The Dancing Men
What one man can invent another can discover.
Sherlock Holmes, "The Adventure of the Dancing Men"
We should not be surprised at the recent uptick of books about codes (some, if not most, of dubious aesthetic value), nor should we be foolish enough to attribute this trend to a development in the world's interest in arcane knowledge. The opposite, as it were, is true. The majority of us work very hard trying to weave all the aspects of our life into a tapestry as beautiful as the one we hope one dark day will garnish our sinking coffin. And when we do choose to escape to a realm of pure delight, we want that realm to succor the same ideals that we nurture in our collective bosom. Now I am not belittling the everyday – there is no reason to fight it. But where we came from, where on earth or beyond we may be going, and what this life could possibly mean should not yield as facile and pellucid a solution as the repair of an office appliance or, after burrowing through a mountain of paperwork, the retrieval of a missing document. Yet this is precisely the direction the lives of so many who cannot be bothered to worry about existence are taking.
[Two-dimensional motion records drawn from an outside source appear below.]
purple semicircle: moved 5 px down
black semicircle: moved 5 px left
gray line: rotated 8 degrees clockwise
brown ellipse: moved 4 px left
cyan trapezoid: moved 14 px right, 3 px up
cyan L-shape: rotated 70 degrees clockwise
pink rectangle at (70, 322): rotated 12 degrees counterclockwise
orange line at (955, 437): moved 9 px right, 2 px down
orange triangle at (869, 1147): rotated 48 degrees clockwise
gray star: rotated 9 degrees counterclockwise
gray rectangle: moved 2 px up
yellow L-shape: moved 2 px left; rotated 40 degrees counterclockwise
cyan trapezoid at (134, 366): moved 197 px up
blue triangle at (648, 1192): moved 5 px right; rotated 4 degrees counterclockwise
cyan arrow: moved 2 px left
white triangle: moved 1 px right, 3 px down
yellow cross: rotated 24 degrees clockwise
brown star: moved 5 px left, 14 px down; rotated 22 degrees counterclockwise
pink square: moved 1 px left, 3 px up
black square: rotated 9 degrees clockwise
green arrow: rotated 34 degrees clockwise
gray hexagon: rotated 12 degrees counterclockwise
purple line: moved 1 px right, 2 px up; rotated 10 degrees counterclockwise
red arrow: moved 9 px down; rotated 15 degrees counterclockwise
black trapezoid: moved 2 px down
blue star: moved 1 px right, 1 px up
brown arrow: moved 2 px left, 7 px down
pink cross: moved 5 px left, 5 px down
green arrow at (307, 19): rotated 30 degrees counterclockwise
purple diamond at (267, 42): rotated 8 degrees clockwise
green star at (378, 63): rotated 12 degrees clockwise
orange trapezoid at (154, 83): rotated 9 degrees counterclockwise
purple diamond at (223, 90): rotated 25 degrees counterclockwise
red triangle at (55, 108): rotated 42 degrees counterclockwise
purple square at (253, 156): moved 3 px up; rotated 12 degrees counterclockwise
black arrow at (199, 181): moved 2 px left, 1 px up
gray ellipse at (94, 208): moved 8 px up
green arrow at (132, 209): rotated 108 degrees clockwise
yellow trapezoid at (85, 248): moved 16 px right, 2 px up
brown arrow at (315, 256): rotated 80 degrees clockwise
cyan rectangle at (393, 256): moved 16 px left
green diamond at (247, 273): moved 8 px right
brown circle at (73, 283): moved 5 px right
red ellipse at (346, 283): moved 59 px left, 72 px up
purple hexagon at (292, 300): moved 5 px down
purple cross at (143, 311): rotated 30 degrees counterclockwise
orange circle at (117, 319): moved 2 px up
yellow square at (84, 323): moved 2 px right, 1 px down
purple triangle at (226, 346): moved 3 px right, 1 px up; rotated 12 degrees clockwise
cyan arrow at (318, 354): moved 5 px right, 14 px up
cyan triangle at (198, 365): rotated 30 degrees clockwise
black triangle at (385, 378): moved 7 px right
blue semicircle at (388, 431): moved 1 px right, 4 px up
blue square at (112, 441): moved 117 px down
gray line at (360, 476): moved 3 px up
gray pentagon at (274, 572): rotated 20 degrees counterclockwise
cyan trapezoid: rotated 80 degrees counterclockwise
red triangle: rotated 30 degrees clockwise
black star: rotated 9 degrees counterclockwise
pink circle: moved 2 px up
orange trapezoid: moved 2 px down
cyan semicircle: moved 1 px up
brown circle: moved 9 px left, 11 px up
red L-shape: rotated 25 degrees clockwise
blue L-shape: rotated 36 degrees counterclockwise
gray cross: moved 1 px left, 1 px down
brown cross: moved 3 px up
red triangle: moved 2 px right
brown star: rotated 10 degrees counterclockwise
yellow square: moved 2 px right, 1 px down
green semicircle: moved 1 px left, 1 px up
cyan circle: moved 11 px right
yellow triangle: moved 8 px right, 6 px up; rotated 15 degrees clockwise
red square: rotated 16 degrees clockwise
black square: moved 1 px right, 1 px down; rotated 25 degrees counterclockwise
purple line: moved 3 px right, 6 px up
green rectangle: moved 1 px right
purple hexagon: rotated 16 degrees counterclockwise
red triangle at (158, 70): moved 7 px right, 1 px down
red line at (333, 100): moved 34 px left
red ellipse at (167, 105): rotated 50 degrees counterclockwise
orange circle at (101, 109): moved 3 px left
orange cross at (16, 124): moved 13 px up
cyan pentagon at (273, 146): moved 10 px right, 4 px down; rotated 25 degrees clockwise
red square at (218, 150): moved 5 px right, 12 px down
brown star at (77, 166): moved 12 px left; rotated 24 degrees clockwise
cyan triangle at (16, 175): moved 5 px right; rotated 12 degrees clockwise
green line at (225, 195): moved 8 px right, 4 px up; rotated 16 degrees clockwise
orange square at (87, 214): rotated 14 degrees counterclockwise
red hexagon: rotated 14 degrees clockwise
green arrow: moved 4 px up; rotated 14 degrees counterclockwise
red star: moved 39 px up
More often than not, it is the banality of survival that devours them, that proves time and again that philosophy is a luxury of the rich, and the stitches and knots we gaze upon in the starry sky should be easily resolved in a short novel that explains everything by means of a conspiracy or plot in which all of human history is strapped together in a lie. Everything we believe in is a lie, but a planet billions of miles away is the truth, all we have to do is stare at the firmament until it all becomes justifiable in our ignorant skulls. There is little that can be done for you if you find this line of thinking appealing; if, however, you sense an almost indecipherable pattern that undergirds the layers of our reality, you might enjoy this clever tale.
Our sleuthing duo is visited by a certain Hilton Cubitt, a member of the landed gentry whose family was extremely famous in the county of Norfolk. Cubitt recently married an American by the name of Elsie Patrick who was visiting the old country for reasons that will become appreciably clearer as the story unfolds. Some men would shy away from women like Elsie Patrick – unrefined, tomboyish, and beholden to a checkered past – but Cubitt does not count himself among them. No, some men would deem a warning such as the following a decisive criterion in breaking off any engagement:
I have had some very disagreeable associations in my life ... I wish to forget all about them. I would rather never allude to the past, for it is very painful to me. If you take me, Hilton, you will take a woman who has nothing that she need be personally ashamed of; but you will have to be content with my word for it, and to allow me to be silent as to all that passed up to the time when I became yours. If these conditions are too hard, then go back to Norfolk, and leave me to the lonely life in which you found me.
The passage above might well have been pasted from any nineteenth-century harlequin romance; and it is indeed this sentimental attachment that plagues Cubitt, "a fine creature, this man of the Old English soil – simple, straight and gentle, with his great, earnest blue eyes and broad, comely face ... [whose] love for his wife and his trust in her shone in his features," and induces Holmes to come to his aid. It took only a year of marriage before Elsie began to receive mail from the United States, and then a series of childlike symbols resembling slightly varied dancing stick figures. Holmes detects a code and, from Elsie's reaction ("she turned deadly white, read the letter, and threw it in the fire"), a threat. Soon the same mysterious characters are found written in chalk on the actual windows of the Cubitt estate, then in the tool shed nearby, and Holmes, "the author of a trifling monograph upon the subject [of] secret writings" in which he catalogs and analyzes "one hundred and sixty separate ciphers," gathers as many samples of this curious language as he can before mounting his riposte.
The story remains notorious among Holmesians for two reasons: the tragic fate of the good Cubitt, a man far too ethical, forgiving and noble-minded to walk among the ruffians of his time, and the double-pronged nature of the crimes that are committed. Holmes is not only called upon to break the code – if it is a code after all and not just "the mere random sketches of children" – he is also entrusted with one of the first locked-room mysteries on record, a conundrum that would become one of detective fiction's greatest phenomena in the first half of the twentieth century as exemplified by the works of this Anglo-American (although the very first occurrence may well be this novel). We may impute Holmes's statement about what man can invent and discover as an unfortunate dreg of his arrogance, and yet such boasting has been constant throughout man's invention and reinvention of the same ideas, shapes and systems. What is even more amazing than Holmes's arrogance is that of modern-day scientists who consider their work impenetrable and the brilliance of the Ancients a potpourri of legend, myth and superstition. So many manmade laws – and that term should be used as loosely as possible – are unbreakable because they cannot be refuted by any logic since they themselves redefine logic to suit their needs, a violation that you will never find in nature. Perhaps that is because what is not invented by men shall remain a mystery until death.